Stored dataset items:
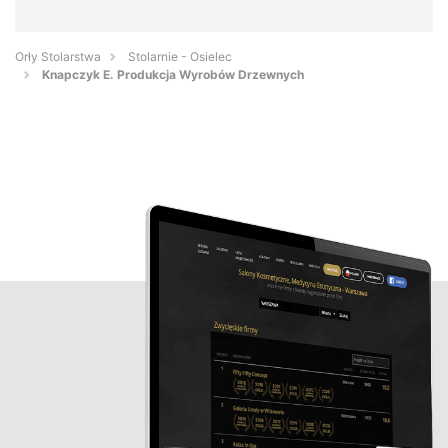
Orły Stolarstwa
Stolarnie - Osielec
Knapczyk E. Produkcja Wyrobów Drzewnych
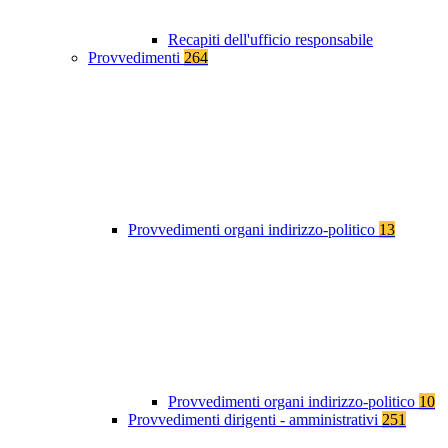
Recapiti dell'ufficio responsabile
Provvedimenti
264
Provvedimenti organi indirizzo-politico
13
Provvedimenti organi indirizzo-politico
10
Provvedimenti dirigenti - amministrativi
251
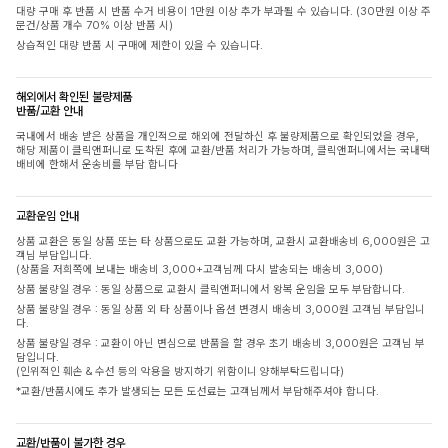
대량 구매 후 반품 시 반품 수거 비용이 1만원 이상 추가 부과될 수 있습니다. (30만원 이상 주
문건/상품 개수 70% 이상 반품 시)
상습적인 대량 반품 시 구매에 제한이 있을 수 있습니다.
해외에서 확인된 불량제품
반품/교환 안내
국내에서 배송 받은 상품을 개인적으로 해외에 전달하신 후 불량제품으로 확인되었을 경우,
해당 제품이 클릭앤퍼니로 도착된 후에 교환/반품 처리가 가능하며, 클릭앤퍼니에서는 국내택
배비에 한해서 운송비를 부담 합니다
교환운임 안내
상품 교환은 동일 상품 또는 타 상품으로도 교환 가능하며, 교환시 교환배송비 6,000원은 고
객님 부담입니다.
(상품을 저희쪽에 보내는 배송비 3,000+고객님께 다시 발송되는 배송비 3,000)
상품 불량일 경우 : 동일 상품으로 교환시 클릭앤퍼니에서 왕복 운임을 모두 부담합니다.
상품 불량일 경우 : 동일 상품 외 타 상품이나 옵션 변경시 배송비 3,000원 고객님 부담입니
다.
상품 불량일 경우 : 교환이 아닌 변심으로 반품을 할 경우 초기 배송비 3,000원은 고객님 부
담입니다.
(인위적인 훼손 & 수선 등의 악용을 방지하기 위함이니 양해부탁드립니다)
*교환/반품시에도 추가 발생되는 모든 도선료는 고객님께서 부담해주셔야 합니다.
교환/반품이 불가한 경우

EXERCISE REQUIREMENTS: From the line with "상품 교환은 동일 상품" to the final line of the entries above, return every line exactly as written.

RESULT BELOW:
상품 교환은 동일 상품 또는 타 상품으로도 교환 가능하며, 교환시 교환배송비 6,000원은 고
객님 부담입니다.
(상품을 저희쪽에 보내는 배송비 3,000+고객님께 다시 발송되는 배송비 3,000)
상품 불량일 경우 : 동일 상품으로 교환시 클릭앤퍼니에서 왕복 운임을 모두 부담합니다.
상품 불량일 경우 : 동일 상품 외 타 상품이나 옵션 변경시 배송비 3,000원 고객님 부담입니
다.
상품 불량일 경우 : 교환이 아닌 변심으로 반품을 할 경우 초기 배송비 3,000원은 고객님 부
담입니다.
(인위적인 훼손 & 수선 등의 악용을 방지하기 위함이니 양해부탁드립니다)
*교환/반품시에도 추가 발생되는 모든 도선료는 고객님께서 부담해주셔야 합니다.
교환/반품이 불가한 경우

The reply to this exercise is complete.